Enhancers in the telomeric domain were upregulated within the HOXD cluster
Lastly, we investigated the epigenomic landscape around the HOXD cluster (Fig. 5b). It has been reported that the mammalian HOXD cluster is located between two enhancer-rich topologically associating domains (TADs), the centromeric domain (C-DOM) and the telomeric domain (T-DOM), which are activated during limb and digit development, respectively [47]. By using public Hi-C (genome-wide chromosome conformation capture) data for HUVECs [48] to detect the T-DOM and C-DOM (bottom black bars), we observed the presence of EC enhancers in the T-DOM (Fig. 5b), as in early stages of limb development [47]. Of note, two long non-coding RNAs, LINC01117 (Hotdog) and LINC01116 (Twin of Hotdog), which physically contact the expressed HOXD genes and are activated during cecum budding [49], had ChIA-PET loops and showed similar expression patterns with HOXD genes in ECs (Fig. 5a, b).
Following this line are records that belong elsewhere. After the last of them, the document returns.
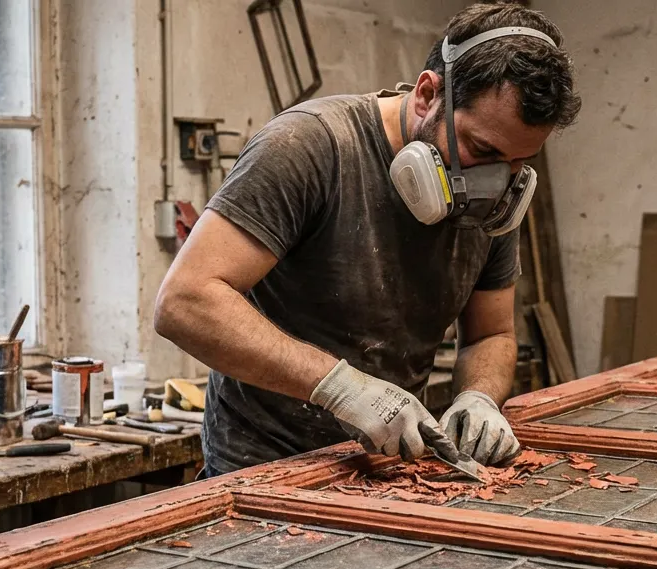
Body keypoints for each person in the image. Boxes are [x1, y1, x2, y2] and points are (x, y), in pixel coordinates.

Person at [154, 1, 581, 477]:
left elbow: (491, 334)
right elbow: (185, 302)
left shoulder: (495, 196)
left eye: (519, 162)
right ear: (426, 95)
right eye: (481, 149)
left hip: (391, 471)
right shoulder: (309, 147)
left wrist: (478, 396)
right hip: (263, 469)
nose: (495, 178)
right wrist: (342, 388)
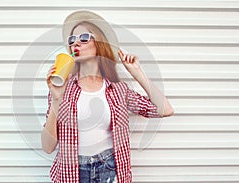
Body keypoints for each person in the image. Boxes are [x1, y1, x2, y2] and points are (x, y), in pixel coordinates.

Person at [41, 10, 174, 183]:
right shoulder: (61, 89)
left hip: (110, 170)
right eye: (72, 40)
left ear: (99, 43)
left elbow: (165, 110)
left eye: (83, 37)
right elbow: (48, 147)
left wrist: (137, 72)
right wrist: (56, 99)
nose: (76, 44)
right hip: (72, 173)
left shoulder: (118, 90)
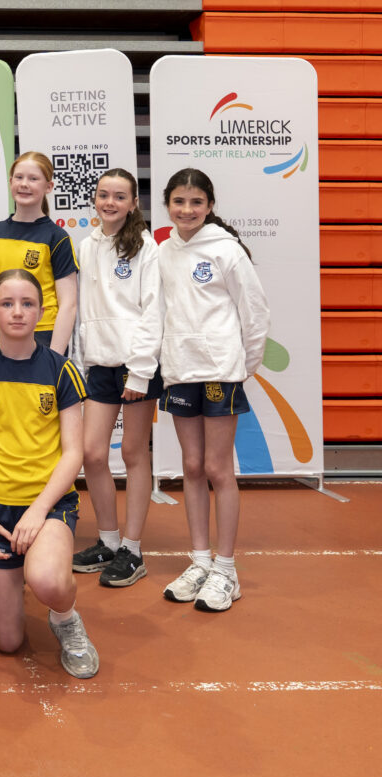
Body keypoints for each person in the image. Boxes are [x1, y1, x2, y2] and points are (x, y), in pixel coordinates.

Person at [0, 268, 99, 679]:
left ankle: (66, 618)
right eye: (7, 303)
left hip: (47, 506)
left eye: (27, 303)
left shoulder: (61, 370)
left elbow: (74, 453)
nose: (17, 312)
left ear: (42, 311)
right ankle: (8, 581)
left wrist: (38, 510)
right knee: (7, 641)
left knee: (47, 581)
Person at [157, 168, 270, 612]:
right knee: (191, 466)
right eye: (179, 201)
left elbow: (254, 312)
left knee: (218, 468)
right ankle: (200, 561)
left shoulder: (227, 250)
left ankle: (226, 570)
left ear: (209, 206)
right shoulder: (163, 251)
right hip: (180, 371)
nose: (187, 210)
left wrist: (242, 367)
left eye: (196, 202)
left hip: (220, 372)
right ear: (167, 204)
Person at [71, 168, 163, 588]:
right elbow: (84, 310)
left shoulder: (146, 246)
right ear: (95, 199)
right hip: (99, 364)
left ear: (133, 203)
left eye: (119, 196)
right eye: (104, 194)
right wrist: (82, 360)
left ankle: (132, 549)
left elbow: (153, 310)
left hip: (135, 364)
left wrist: (140, 372)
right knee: (92, 454)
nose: (110, 202)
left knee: (132, 453)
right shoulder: (86, 245)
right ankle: (108, 541)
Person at [0, 152, 79, 355]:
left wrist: (54, 358)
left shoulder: (57, 237)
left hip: (42, 334)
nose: (24, 184)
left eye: (33, 179)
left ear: (48, 187)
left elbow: (68, 304)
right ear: (10, 182)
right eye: (19, 177)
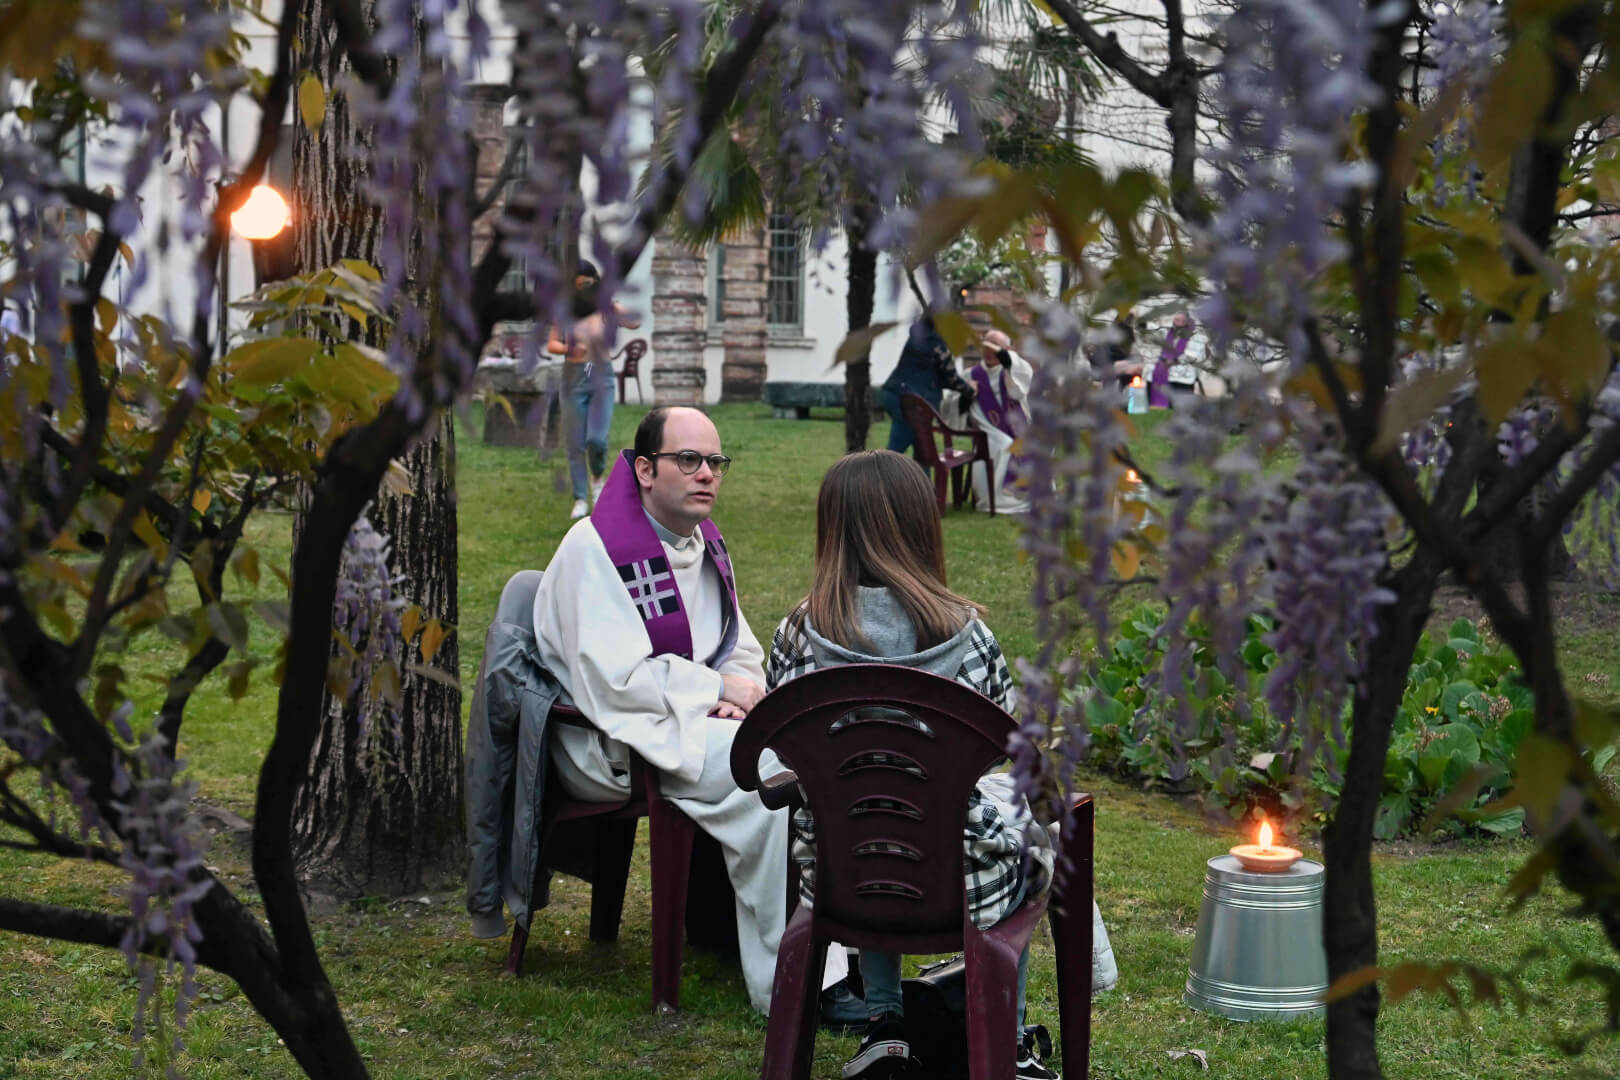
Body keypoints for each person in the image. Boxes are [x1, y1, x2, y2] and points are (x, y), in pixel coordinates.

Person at [531, 405, 856, 1018]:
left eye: (714, 461)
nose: (706, 473)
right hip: (609, 738)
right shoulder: (595, 549)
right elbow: (616, 680)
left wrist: (738, 694)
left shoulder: (702, 543)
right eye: (688, 460)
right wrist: (715, 692)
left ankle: (768, 932)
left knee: (811, 748)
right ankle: (799, 985)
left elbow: (738, 645)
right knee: (774, 774)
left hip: (680, 721)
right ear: (645, 470)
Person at [765, 450, 1062, 1080]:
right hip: (960, 882)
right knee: (1035, 850)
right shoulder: (970, 637)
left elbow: (786, 744)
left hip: (843, 877)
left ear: (831, 529)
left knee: (871, 818)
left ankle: (885, 1024)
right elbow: (1001, 746)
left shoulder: (796, 633)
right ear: (922, 528)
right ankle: (1007, 1043)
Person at [549, 261, 642, 521]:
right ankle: (580, 498)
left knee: (597, 440)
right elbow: (552, 343)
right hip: (574, 377)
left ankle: (597, 479)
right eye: (578, 286)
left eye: (587, 285)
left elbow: (635, 322)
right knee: (575, 442)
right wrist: (568, 348)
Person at [880, 314, 975, 455]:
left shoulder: (920, 337)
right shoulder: (937, 344)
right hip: (912, 402)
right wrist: (971, 390)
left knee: (923, 452)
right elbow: (951, 378)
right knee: (895, 451)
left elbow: (939, 377)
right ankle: (881, 469)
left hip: (896, 393)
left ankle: (921, 470)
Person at [963, 329, 1034, 514]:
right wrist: (966, 394)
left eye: (995, 348)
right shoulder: (971, 375)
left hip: (1016, 426)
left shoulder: (1012, 370)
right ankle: (998, 499)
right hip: (987, 431)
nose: (990, 352)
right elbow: (952, 405)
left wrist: (1008, 361)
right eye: (986, 347)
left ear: (1005, 350)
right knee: (1006, 445)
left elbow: (1019, 389)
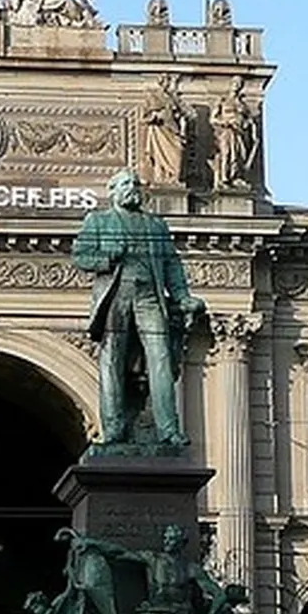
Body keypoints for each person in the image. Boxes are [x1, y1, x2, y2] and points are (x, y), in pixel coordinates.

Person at [70, 169, 204, 449]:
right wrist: (108, 258)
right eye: (125, 184)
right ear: (113, 191)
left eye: (135, 183)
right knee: (111, 361)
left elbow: (171, 265)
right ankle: (114, 429)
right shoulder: (98, 220)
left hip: (149, 296)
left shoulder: (156, 226)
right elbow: (80, 256)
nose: (132, 188)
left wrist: (181, 296)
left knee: (161, 359)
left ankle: (168, 429)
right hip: (115, 295)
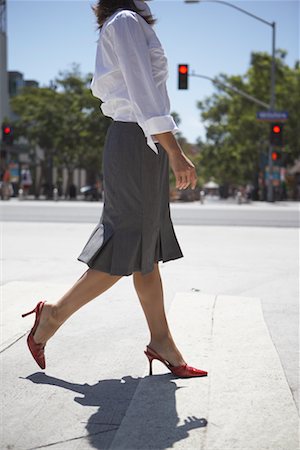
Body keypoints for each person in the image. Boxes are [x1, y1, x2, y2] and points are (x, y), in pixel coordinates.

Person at [21, 0, 208, 378]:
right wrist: (175, 151)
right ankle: (52, 315)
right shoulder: (124, 21)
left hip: (144, 142)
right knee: (126, 246)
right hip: (136, 139)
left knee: (145, 251)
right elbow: (142, 92)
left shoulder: (130, 21)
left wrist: (165, 147)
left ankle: (162, 343)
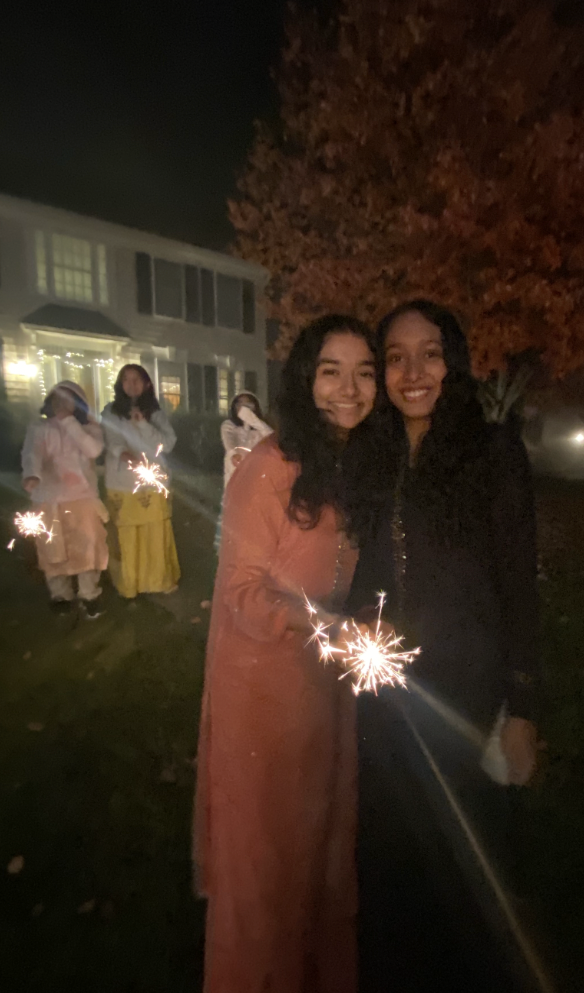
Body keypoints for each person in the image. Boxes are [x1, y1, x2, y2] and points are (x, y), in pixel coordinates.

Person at [193, 315, 378, 993]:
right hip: (263, 695)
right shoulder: (268, 467)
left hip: (325, 689)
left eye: (364, 372)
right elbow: (240, 592)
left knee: (320, 850)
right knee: (267, 862)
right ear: (306, 378)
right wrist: (324, 626)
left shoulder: (352, 464)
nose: (350, 389)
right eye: (332, 371)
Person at [347, 300, 540, 804]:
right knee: (384, 824)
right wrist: (365, 616)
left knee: (454, 837)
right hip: (382, 681)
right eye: (395, 357)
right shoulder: (373, 454)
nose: (413, 373)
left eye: (429, 354)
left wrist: (523, 706)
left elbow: (519, 580)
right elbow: (368, 564)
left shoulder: (491, 452)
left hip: (463, 686)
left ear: (452, 363)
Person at [21, 380, 108, 618]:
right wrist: (32, 474)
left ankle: (89, 593)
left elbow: (93, 450)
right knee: (52, 547)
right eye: (57, 398)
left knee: (88, 546)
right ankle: (60, 594)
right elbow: (32, 453)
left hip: (82, 498)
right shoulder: (39, 427)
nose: (61, 402)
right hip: (49, 499)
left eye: (68, 398)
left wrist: (69, 421)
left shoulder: (89, 428)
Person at [101, 364, 180, 599]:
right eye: (126, 379)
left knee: (154, 528)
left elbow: (167, 443)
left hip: (152, 480)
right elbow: (111, 439)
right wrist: (124, 454)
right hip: (123, 481)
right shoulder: (111, 411)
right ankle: (130, 583)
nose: (131, 384)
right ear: (120, 384)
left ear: (146, 383)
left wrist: (144, 423)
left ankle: (157, 579)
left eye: (137, 379)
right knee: (127, 531)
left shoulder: (156, 412)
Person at [214, 391, 272, 552]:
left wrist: (252, 421)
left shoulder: (259, 429)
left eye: (249, 404)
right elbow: (234, 447)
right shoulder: (229, 426)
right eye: (240, 404)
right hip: (234, 485)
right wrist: (245, 426)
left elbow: (271, 438)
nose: (244, 408)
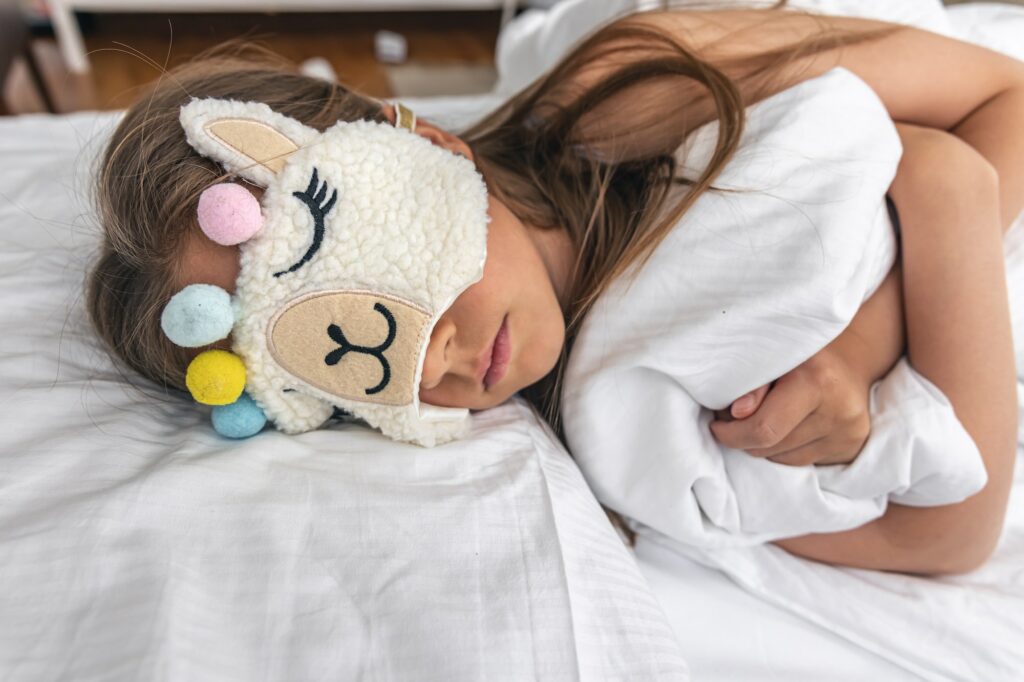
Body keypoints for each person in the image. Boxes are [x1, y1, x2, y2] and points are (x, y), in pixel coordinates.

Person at [86, 2, 1024, 573]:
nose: (438, 358)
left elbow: (1000, 107)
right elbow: (940, 541)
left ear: (418, 152)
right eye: (336, 371)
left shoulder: (647, 86)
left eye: (377, 270)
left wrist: (865, 332)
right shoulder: (630, 434)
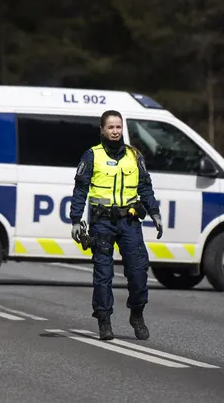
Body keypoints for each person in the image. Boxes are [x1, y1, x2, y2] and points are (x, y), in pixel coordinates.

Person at [70, 109, 163, 341]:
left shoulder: (135, 156)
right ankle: (104, 321)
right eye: (110, 127)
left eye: (118, 127)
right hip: (102, 223)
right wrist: (75, 220)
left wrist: (154, 212)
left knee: (138, 272)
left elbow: (145, 187)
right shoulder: (91, 156)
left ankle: (137, 314)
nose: (115, 131)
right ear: (102, 130)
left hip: (130, 221)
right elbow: (80, 190)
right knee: (103, 274)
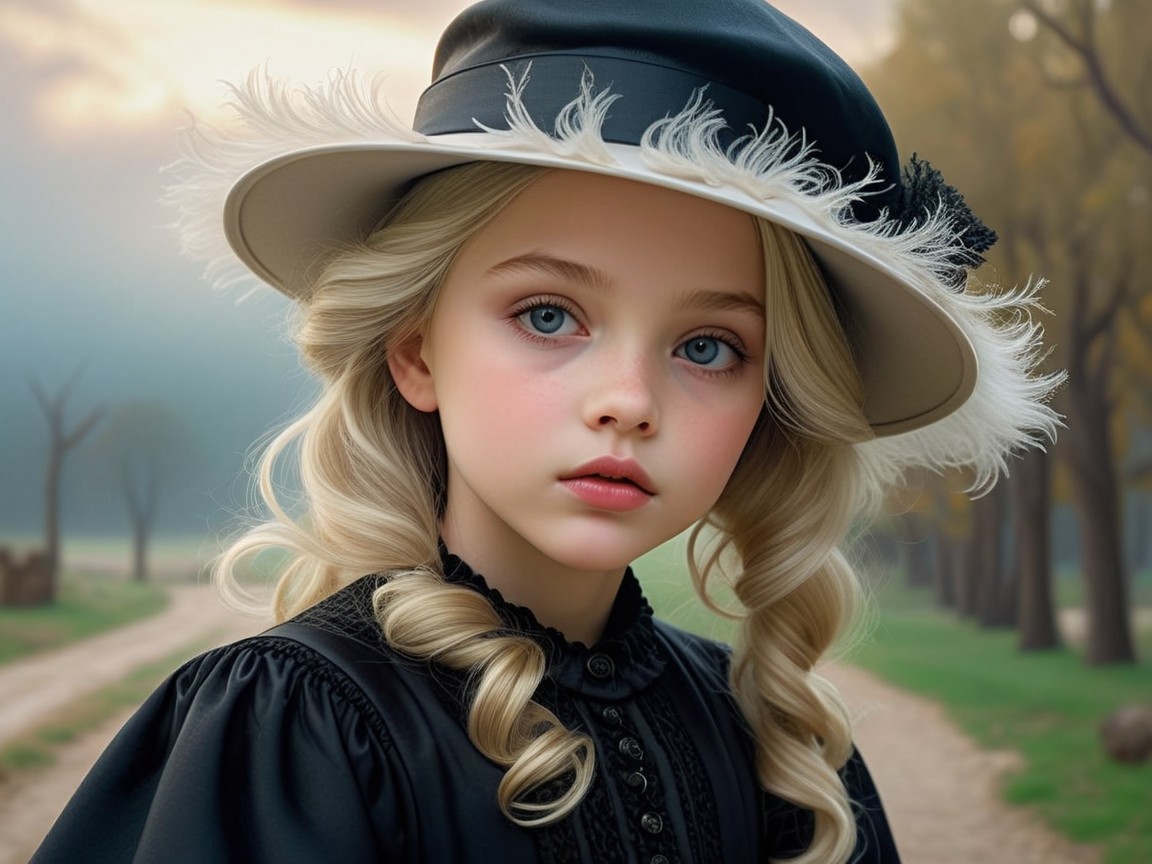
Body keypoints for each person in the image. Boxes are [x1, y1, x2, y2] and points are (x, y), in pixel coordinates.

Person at [33, 1, 1062, 862]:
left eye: (709, 346)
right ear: (416, 351)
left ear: (772, 403)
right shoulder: (297, 727)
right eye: (548, 316)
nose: (629, 400)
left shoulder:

In the T-DOM, some enhancers are likely to be activated in most EC types (Fig. 5b, black arrow), whereas others are active only in ECs from the lower body (blue arrow), suggesting a physical interaction between these enhancers and each HOXD gene in a constitutive and a cell type-specific manner, respectively. A detailed view of the genomic region from HOXD1 to HOXD11 (Fig. 5c) shows that H3K4me3 and H3K27ac are specifically enriched within the HOXD10 locus in HGSVECs, which is consistent with their gene expression pattern. Because the HOXD10 locus did not have ChIA-PET loops in HUVECs, there might be HGSVEC-specific chromatin loops.